Naming the Karmapa as regent would effectively place an outsider at the
head of the Dalai Lama's own Gelug, or Yellow Hat, sect. That's like
sending an Episcopalian to oversee the Vatican for 20 years.

But the choice of the Karmapa is so wrong, it may be right. If the Dalai
Lama acts decisively now to name the Karmapa as regent, or appoints him
to lead in a purely temporal capacity, the choice could unite Tibetans
more than divide them. "Theological issues are becoming secondary,"
Lobsang of Harvard notes. Choosing the Karmapa Lama fits "the political
reality of the Tibetan movement."

"He's young," says Lhadon Tethong, the executive director of Students
for a Free Tibet, which has 30,000 members worldwide. "Everyone talks
about this. He's clearly a strong, dynamic character in Tibetan life,
not just religious life, but spiritual and political life. He represents
a new generation that continues to defy Chinese efforts to control
Tibetans."

Asked during a second interview if he was in communication with the
Chinese, the Karmapa at first demurred and deflected. He spoke instead
of an enlightened Chinese policy toward Tibet, one that would be based
on demonstrating China's Great Power status and accommodating Tibetan
desires for genuine autonomy along the lines proposed by the Dalai Lama.
The Karmapa then rose to leave, before being called to a halt by a
reminder that the question was about contacts with China.

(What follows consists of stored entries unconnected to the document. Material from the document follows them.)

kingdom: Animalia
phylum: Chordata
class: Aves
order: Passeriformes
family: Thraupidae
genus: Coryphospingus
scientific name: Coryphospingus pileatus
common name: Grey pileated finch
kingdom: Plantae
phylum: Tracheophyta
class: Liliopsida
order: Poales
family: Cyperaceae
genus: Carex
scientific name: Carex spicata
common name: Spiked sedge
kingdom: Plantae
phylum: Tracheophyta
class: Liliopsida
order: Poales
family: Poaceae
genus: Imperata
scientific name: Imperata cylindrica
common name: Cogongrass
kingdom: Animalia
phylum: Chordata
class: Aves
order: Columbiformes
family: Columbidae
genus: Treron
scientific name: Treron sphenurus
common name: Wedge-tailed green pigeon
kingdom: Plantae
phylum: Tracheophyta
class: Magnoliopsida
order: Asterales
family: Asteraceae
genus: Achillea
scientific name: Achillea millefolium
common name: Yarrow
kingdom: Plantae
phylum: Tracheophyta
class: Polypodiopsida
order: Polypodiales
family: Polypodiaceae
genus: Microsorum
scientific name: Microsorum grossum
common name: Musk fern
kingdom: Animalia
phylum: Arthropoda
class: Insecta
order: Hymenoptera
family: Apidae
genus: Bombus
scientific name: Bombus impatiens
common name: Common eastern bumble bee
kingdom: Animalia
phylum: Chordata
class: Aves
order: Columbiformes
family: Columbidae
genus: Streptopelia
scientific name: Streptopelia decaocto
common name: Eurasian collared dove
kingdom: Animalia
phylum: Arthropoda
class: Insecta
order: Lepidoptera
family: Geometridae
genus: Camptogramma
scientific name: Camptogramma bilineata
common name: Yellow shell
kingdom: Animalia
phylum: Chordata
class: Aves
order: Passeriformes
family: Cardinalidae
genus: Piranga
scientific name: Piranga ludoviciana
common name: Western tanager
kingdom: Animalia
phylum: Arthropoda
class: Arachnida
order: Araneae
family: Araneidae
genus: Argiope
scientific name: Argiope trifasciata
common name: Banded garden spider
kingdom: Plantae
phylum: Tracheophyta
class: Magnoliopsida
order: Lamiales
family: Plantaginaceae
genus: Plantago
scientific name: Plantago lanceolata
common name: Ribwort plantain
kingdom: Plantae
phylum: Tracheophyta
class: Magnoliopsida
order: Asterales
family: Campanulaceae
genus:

"I have no contacts, nothing political with anybody," he said—and then
shrewdly conceded that some form of contact had taken place. The Chinese
had conveyed, via India, that the Karmapa Lama should not engage in any
political activities, he said. Yet if he remains purely a spiritual
leader, China will not close a door on him.

"That's perfectly fine. I don't even know what politics is," the
24-year-old monk said with a broad smile. It was impossible to know for
sure, but the smile could have been signaling just the opposite.